甘めの採点(宮玲)

「やっぱり厳しいかもしれない……」
姿見に映る自分を見て、ため息をつく。二年前、一目惚れをして買った紫陽花柄のワンピース。買った年は勿体なくてあんまり着れなかったが、洋服には流行り廃りもあるし、私自身が買った時と何も変わらずにいられない。
「あの時いっぱい着てれば良かったかなぁ」
なんて今更後悔しても遅い。ふわふわの甘めのデザインを着こなせていないとは分かっているものの、このまま捨てるのは惜しい。ここは第三者の目でジャッジしてもらおう。そうすれば、きっぱり諦められるかもしれない。

「豪さん、ちょっとだけこっちを向いてもらえますか?」
キッチンで昼食の支度をしてくれている豪さんの元へ向かう。私の呼びかけに、くるりと振り返った豪さんは私を見た瞬間、驚いたのか目をまんまるにした。
「や、やっぱり駄目ですかね?」
「駄目? まるでお花畑から飛び出してきた花の妖精みたいで驚いちゃいました」
豪さんは優しく微笑むと、私をそっと抱き寄せた。ふわりと揺れるスカートの裾に、豪さんの笑みは深くなる。

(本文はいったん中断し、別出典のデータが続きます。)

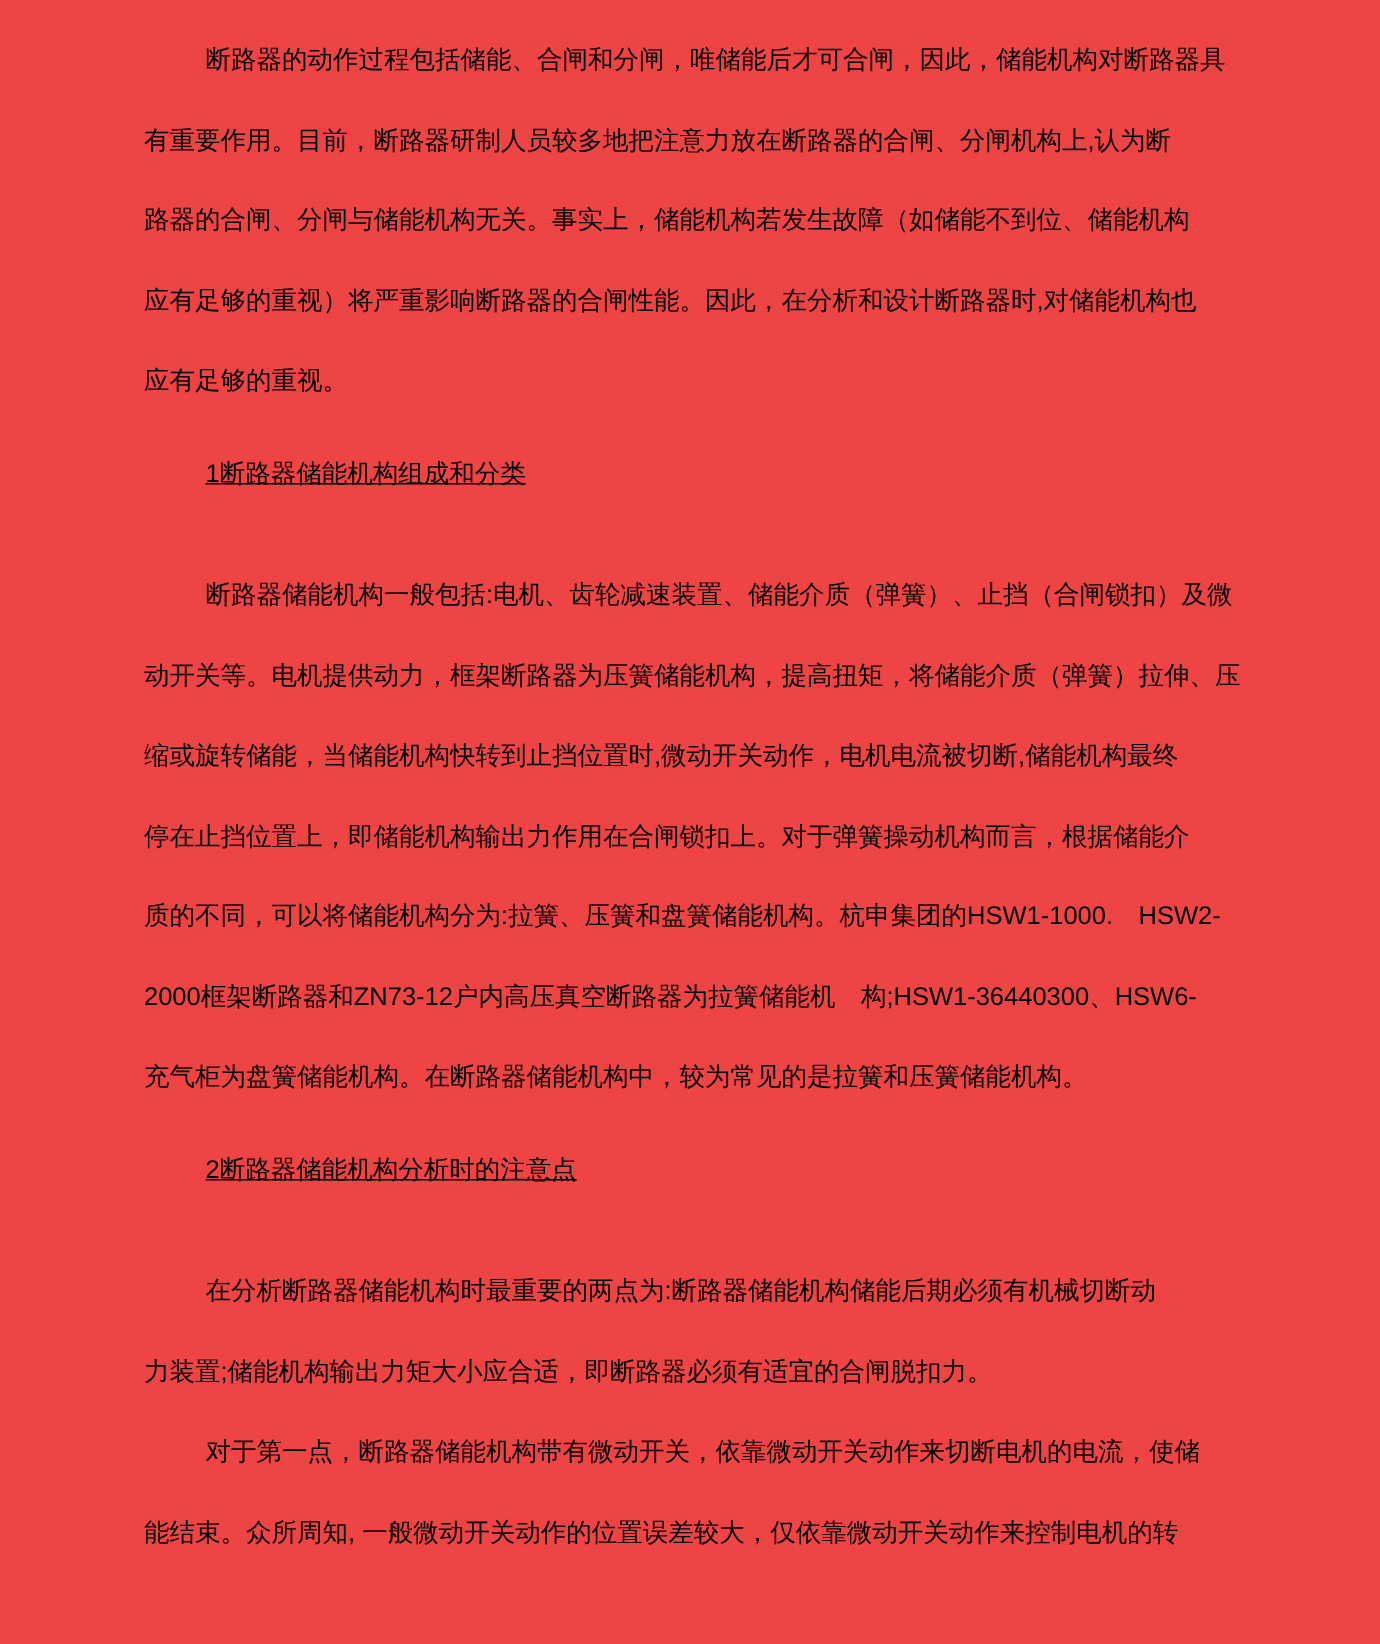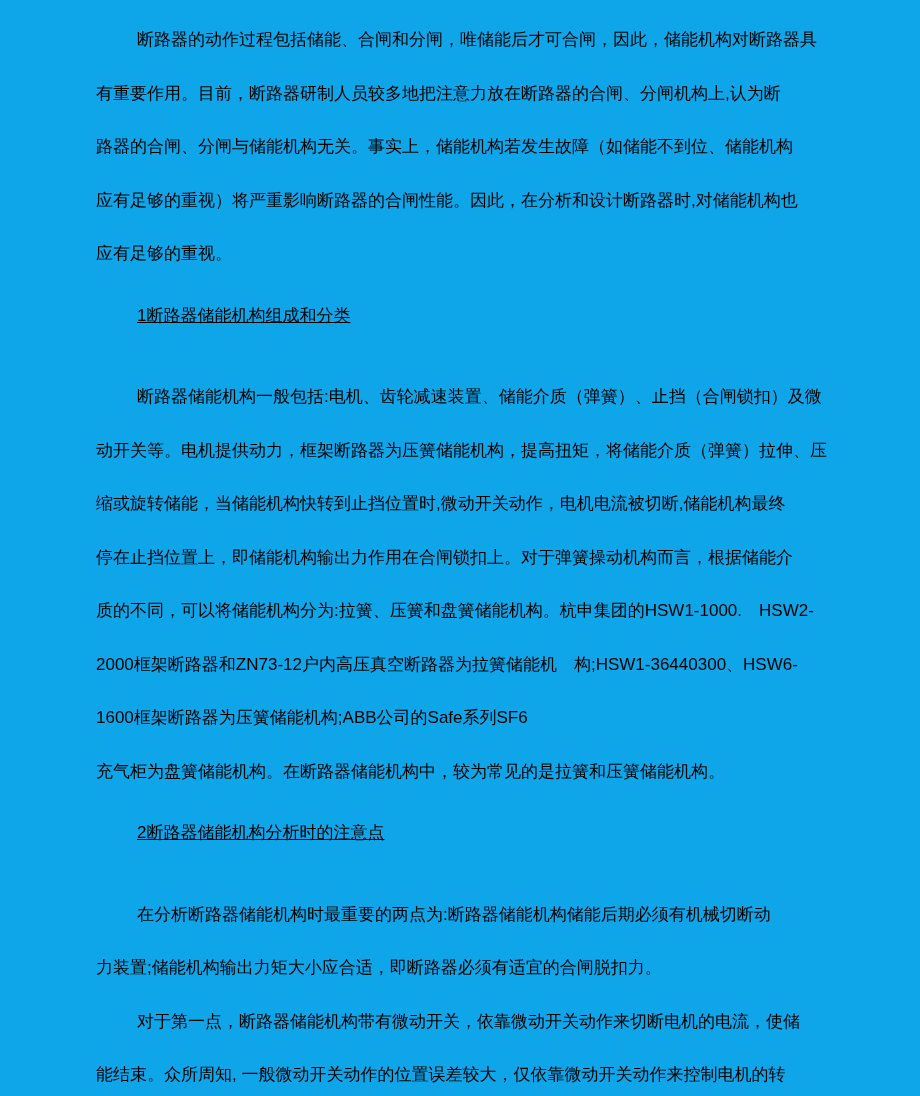--- a/index.html
+++ b/index.html
@@ -11,7 +11,7 @@
     position: relative;
     width: 920px;
     height: 1096px;
-    background: #0ea5e9;
+    background: #ef4444;
     overflow: hidden;
     font-family: "Liberation Sans", sans-serif;
   }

「可愛い。裾がふわふわしてて、玲さんにとってもよく似合ってます」
「うっ……本当にそう思います?」
「ええ、もちろん」
恋人の欲目だろう。豪さんは私を褒めちぎる。嬉しいやら恥ずかしいやらで、じんわりと頬が熱くなっていく。
「こんなに可愛い玲さんを他の人に見られたくないから、着るのは俺の前だけにしてもらえますか?」
火照った頬をゆるりと撫でる豪さん。顔をあげると、ワンピースの紫陽花よりも深くて美しい青と目が合った。
「分かりました。豪さんの前だけで着ます」
「本当? 嬉しい」
喜びを分かち合うみたいに唇が重なる。触れるだけのキスはくすぐったくて、少し照れくさい。

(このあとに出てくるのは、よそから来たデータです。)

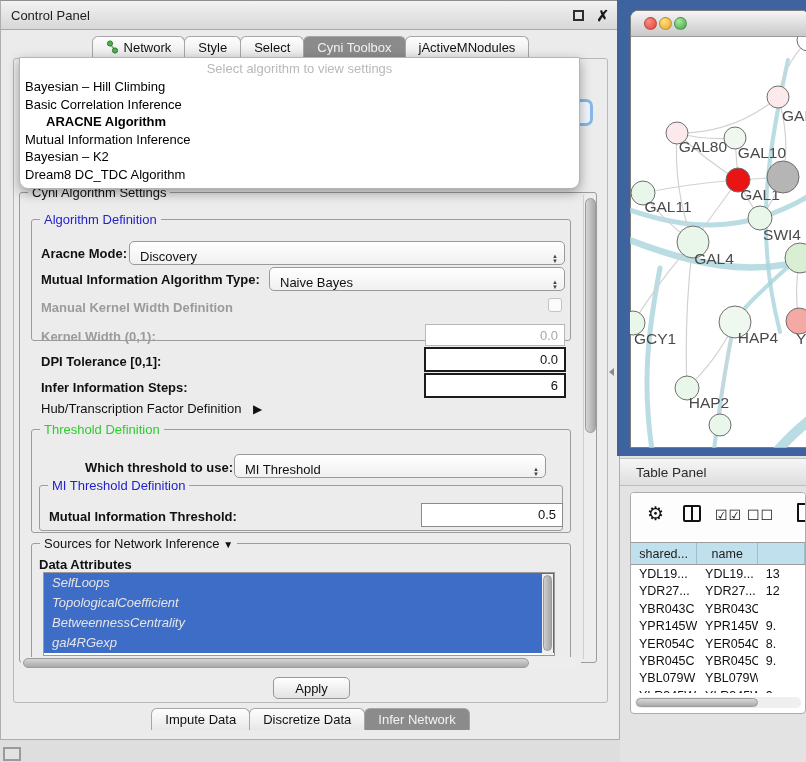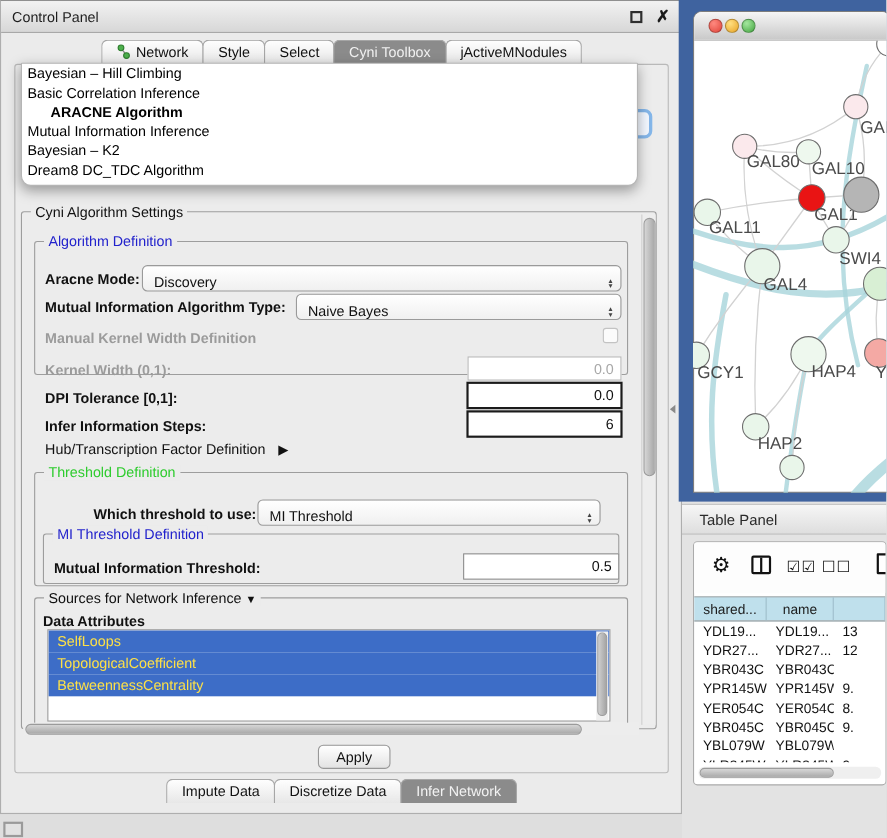--- a/index.html
+++ b/index.html
@@ -273,6 +273,7 @@
       </div>
 
     <div id="algo-popup">
+      <div class="pop-prompt">Select algorithm to view settings</div>
       <div id="popup-items">
           <div class="pop-item">Bayesian – Hill Climbing</div>
           <div class="pop-item">Basic Correlation Inference</div>

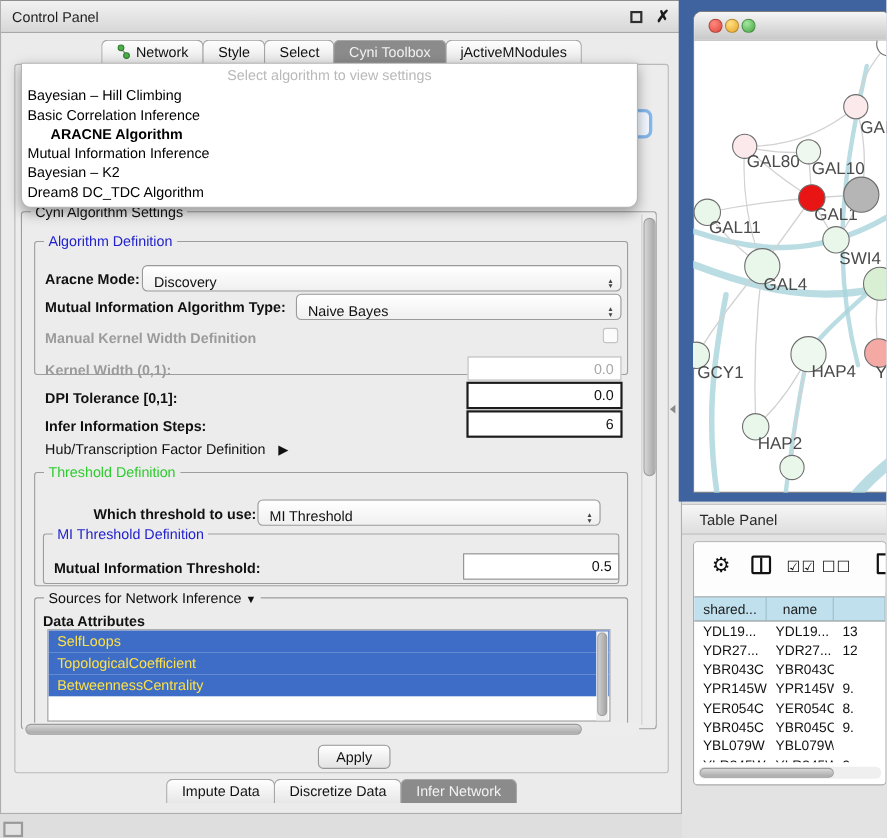--- a/index.html
+++ b/index.html
@@ -58,7 +58,7 @@
   
   #attr-list { position:absolute; left:42px; top:571px; width:512px; height:84px;
         background:#fff; border:1px solid #9a9a9a; overflow:hidden; }
-  .attr-item { height:20px; background:#3d6dc7; color:#fde047; font-size:13px; padding:2px 0 0 8px; }
+  .attr-item { height:20px; background:#3d6dc7; color:#e5e5e5; font-size:13px; padding:2px 0 0 8px;font-style:italic; }
   .list-vscroll { position:absolute; right:1px; top:1px; width:11px; height:82px; background:#f0f0f0; }
   .list-vscroll .thumb { position:absolute; left:1px; top:1px; width:9px; height:76px;
         background:linear-gradient(90deg,#cfcfcf,#a5a5a5); border:1px solid #9a9a9a; border-radius:5px; }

「折角だから、お昼を食べた後はデートに出かけませんか? ちょうど紫陽花が綺麗に咲いている場所があるんです」
「紫陽花! 素敵ですね」
さっきまでもう着るのは難しいかもしれないと悩んでいたワンピースが、まさかデートのきっかけになるとは。
「でも、その前に……もう少しだけ」
離れたばかりの唇がもう一度重なる。触れては離れて。また触れて。何度も繰り返されるキスに甘やかな雰囲気になっていく。
「ふふ、可愛い」
「もう豪さん……それは恋人の贔屓目です」
「俺だけが特別に可愛い玲さんを見れるんなら良いんです」
そう言って、また唇が重なった。
デートに出かけるのは、もう少し先になりそうだ。
豪さんの背中に手を回しながら、これから二人で見る景色に思いを馳せるのだった。